La IA prometía reducir la jornada laboral de los empleados. Por el momento ya ha conseguido tres horas libres a la semana
Los gurús de la inteligencia artificial (IA) aseguraban que esta tecnología nos permitiría trabajar menos horas, liberándonos de tareas rutinarias y dándonos tiempo para lo realmente importante. Aunque la realidad no ha alcanzado aún las expectativas más optimistas, un nuevo estudio del Banco Central Europeo (BCE) revela que la IA está comenzando a cumplir su promesa al ahorrar tiempo a los trabajadores.
Según el estudio, el uso de IA en el trabajo ahorra una media de tres horas semanales a quienes la han integrado en su flujo de trabajo. Esto equivale al 7,7% de su tiempo total de trabajo, lo cual es significativo si se considera a lo largo de un año.
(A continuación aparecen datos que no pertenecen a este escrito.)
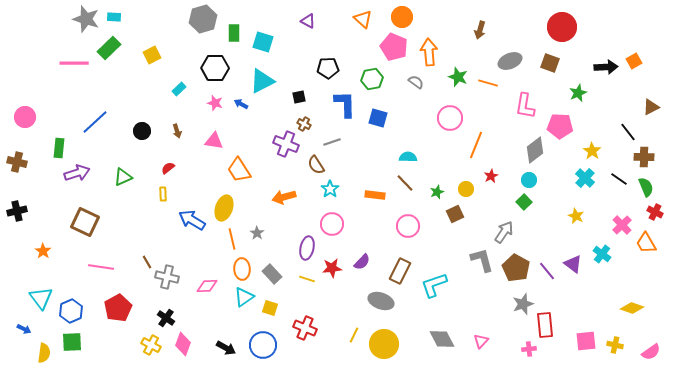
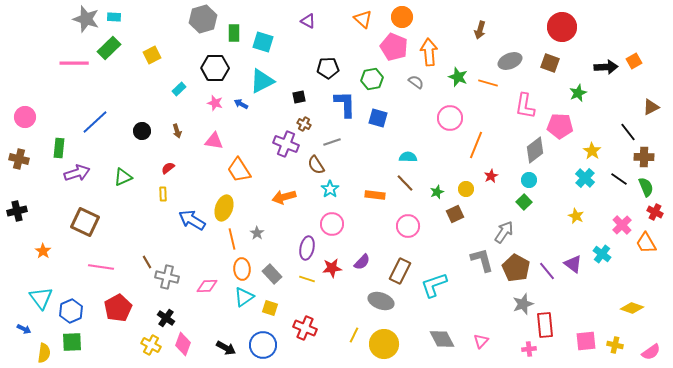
brown cross at (17, 162): moved 2 px right, 3 px up
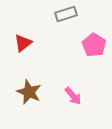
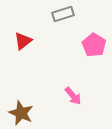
gray rectangle: moved 3 px left
red triangle: moved 2 px up
brown star: moved 8 px left, 21 px down
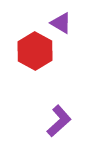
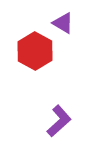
purple triangle: moved 2 px right
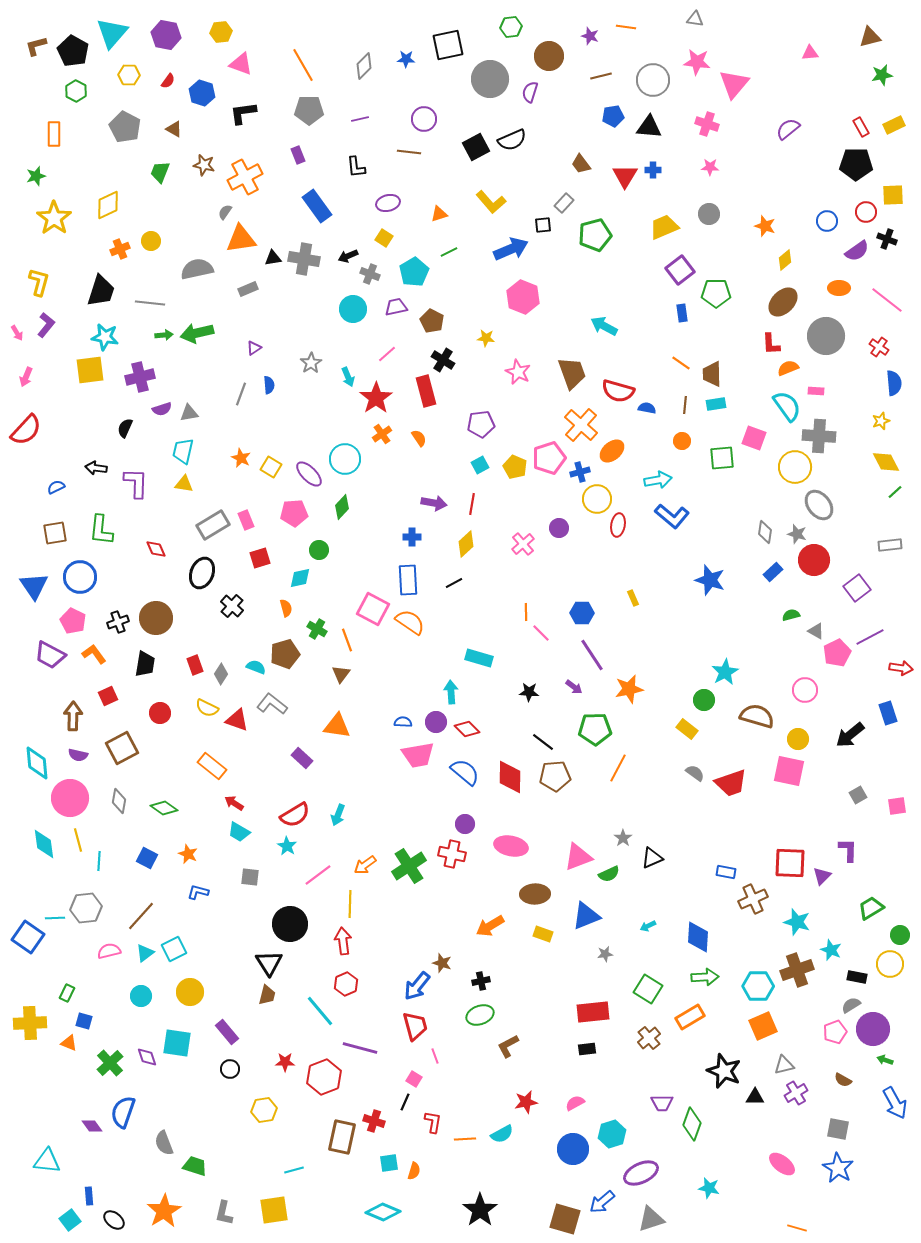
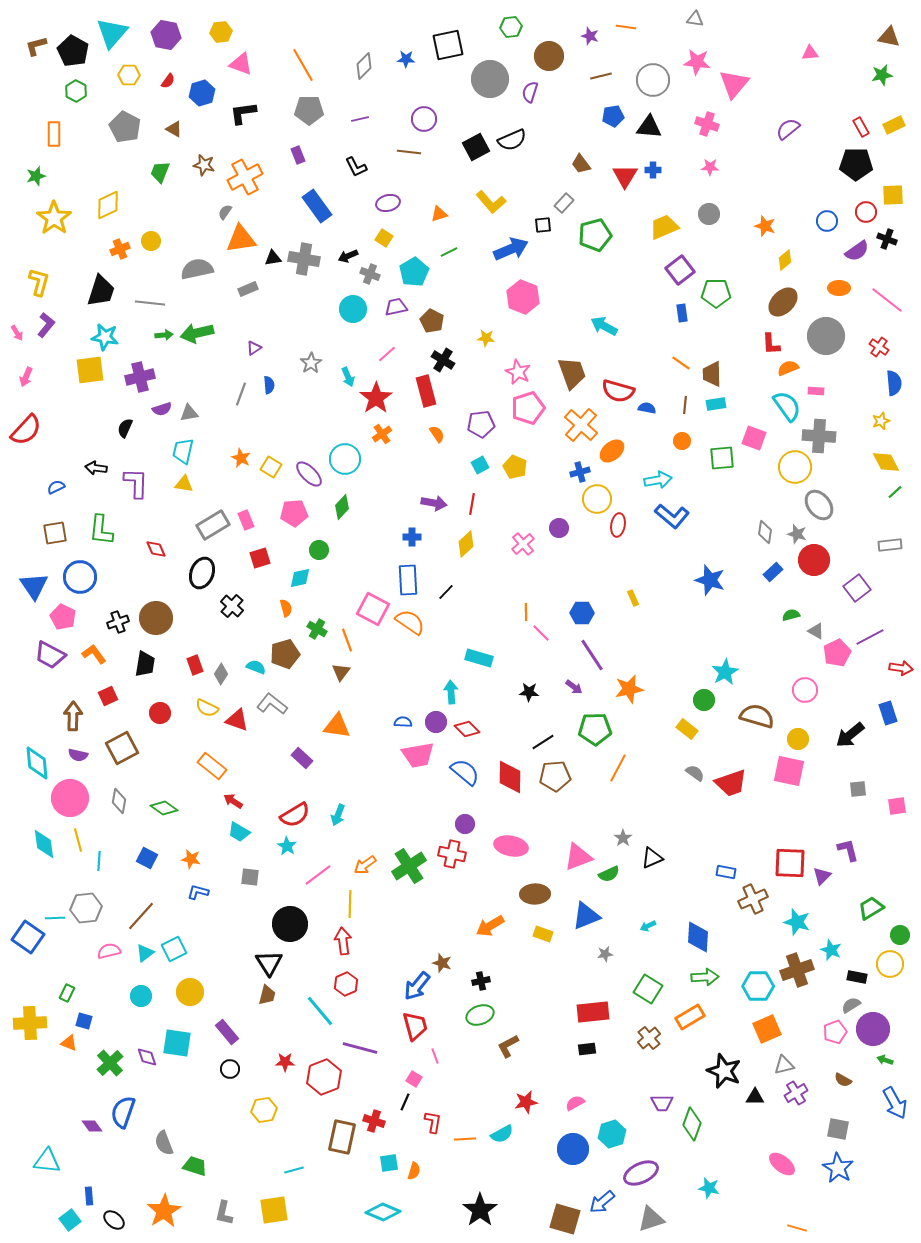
brown triangle at (870, 37): moved 19 px right; rotated 25 degrees clockwise
blue hexagon at (202, 93): rotated 25 degrees clockwise
black L-shape at (356, 167): rotated 20 degrees counterclockwise
orange semicircle at (419, 438): moved 18 px right, 4 px up
pink pentagon at (549, 458): moved 21 px left, 50 px up
black line at (454, 583): moved 8 px left, 9 px down; rotated 18 degrees counterclockwise
pink pentagon at (73, 621): moved 10 px left, 4 px up
brown triangle at (341, 674): moved 2 px up
black line at (543, 742): rotated 70 degrees counterclockwise
gray square at (858, 795): moved 6 px up; rotated 24 degrees clockwise
red arrow at (234, 803): moved 1 px left, 2 px up
purple L-shape at (848, 850): rotated 15 degrees counterclockwise
orange star at (188, 854): moved 3 px right, 5 px down; rotated 12 degrees counterclockwise
orange square at (763, 1026): moved 4 px right, 3 px down
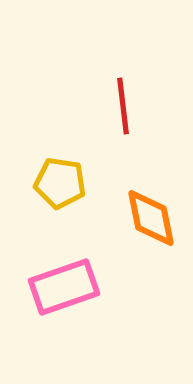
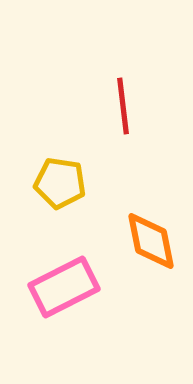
orange diamond: moved 23 px down
pink rectangle: rotated 8 degrees counterclockwise
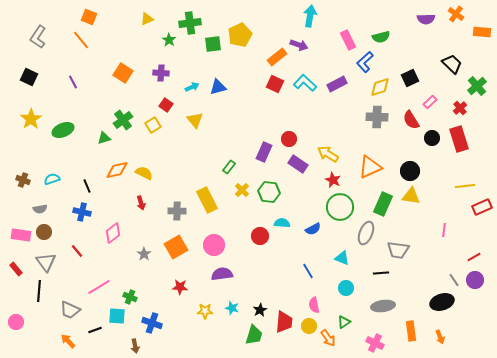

Sin embargo, solo la mitad de los trabajadores percibe este beneficio en la práctica, y el ahorro real de tiempo en el conjunto de la economía se reduce al 3,8% de la jornada, poco más de hora y media.
El informe del BCE destaca que no todas las tareas se benefician por igual de la IA. Generar código es la tarea que más tiempo libera, casi ocho horas a la semana, aunque solo un 8% de la plantilla la usa para eso. En contraste, tareas como redactar textos o buscar información apenas ahorran entre cuatro y cinco horas semanales.
La formación en el uso de la IA es crucial para maximizar el ahorro de tiempo. Un informe de la London School of Economics (LSE) confirma que quienes han recibido formación en IA la usan en un 93% de los casos, frente al 57% de quienes no la han recibido. Estos usuarios formados son capaces de ahorrar hasta 11 horas semanales de media.
El estudio también revela que los directivos son los empleados que más recurren a la IA, ahorrando cerca de siete horas por semana. Sin embargo, un 41% de los trabajadores confiesa que no le interesa en absoluto usar IA, un porcentaje que ha aumentado respecto al año pasado. Esta cautela podría estar relacionada con el temor a la automatización de sus puestos de trabajo.